I realize now that I may never get the chance to play music like that ever again. Music like Tchaikovsky's Serenade for Strings, an outstandingly challenging yet rewarding piece to play, and verily listen to. I realize I may never play with that many people again, people that I have gotten to know because the groups relatively small. It's sad to think that this could be "the end."
Oh, quick tangent-ish thing.

All the guys had to wear suits and ties for the concert. The hot German guy at the back of the second violins brought his change of clothes (he has the sexiest arms, and his body overall looks great underneath it all, and the accent's always a plus). I went back to the room where our cases were to quickly rosin my bow right after the warm-up and before the concert. Just as I was about to leave, SR-F came in to get something. Then the German guy came in to change. He was taking off his sweater and was about to take off his pants to change. Then SR-F (obliviously) was like, "I don't remember the way back to the stage from here without walking all the way around. Can you show me?" Grrr. He was changing right in front of us! Oh well.
Anyway, back to the main topic. I'm just sad to see it end. I don't think I'll get a chance to play in such a group in med/grad school and beyond. A small ensemble - like a trio or quartet - maybe, but not a chamber or full orchestra group. And this experience is one of the defining experiences of my life since 5th grade. It's end is somewhat . . . anti-climatic.

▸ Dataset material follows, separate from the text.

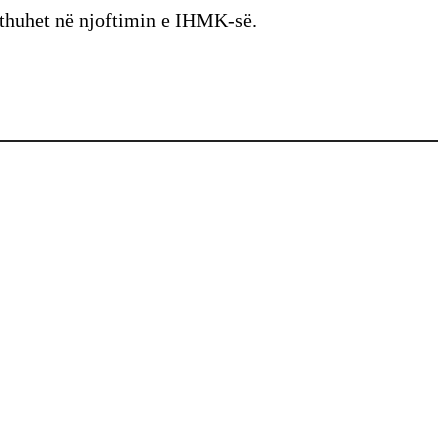
 thuhet në njoftimin e IHMK-së.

I listen to pieces I've already played in the past, or pieces I would've liked to play, and I'm struck by an overwhelming nostalgia. Those were the days. Not even all the research I've done makes me this nostalgic for it. I think it's because it is music. And music brings out emotions and memories in people that not too many other things can. And to play music, to let it infuse you and channel through you, that's a special experience. Granted, on stage with the anxiety that comes with it, it's sometimes difficult to feel the music at first. But, it always comes.

I think my friend MW-F put it best, something like: "Music's like a natural high. It can make you feel so good." She's actually not that far off there. There are some studies suggesting that music sometimes releases more endorphins in the brain than eating really good food or even from sex. So music has the potential (doesn't mean it always does) to trump however good food and sex can make people feel. It's sad to say she's no longer with us (she became a nun, seriously). I miss those orchestra and trio days with her. I hope wherever she is, she's still enjoying the music of her viola.

Okay, enough nostalgia and being an orch dork.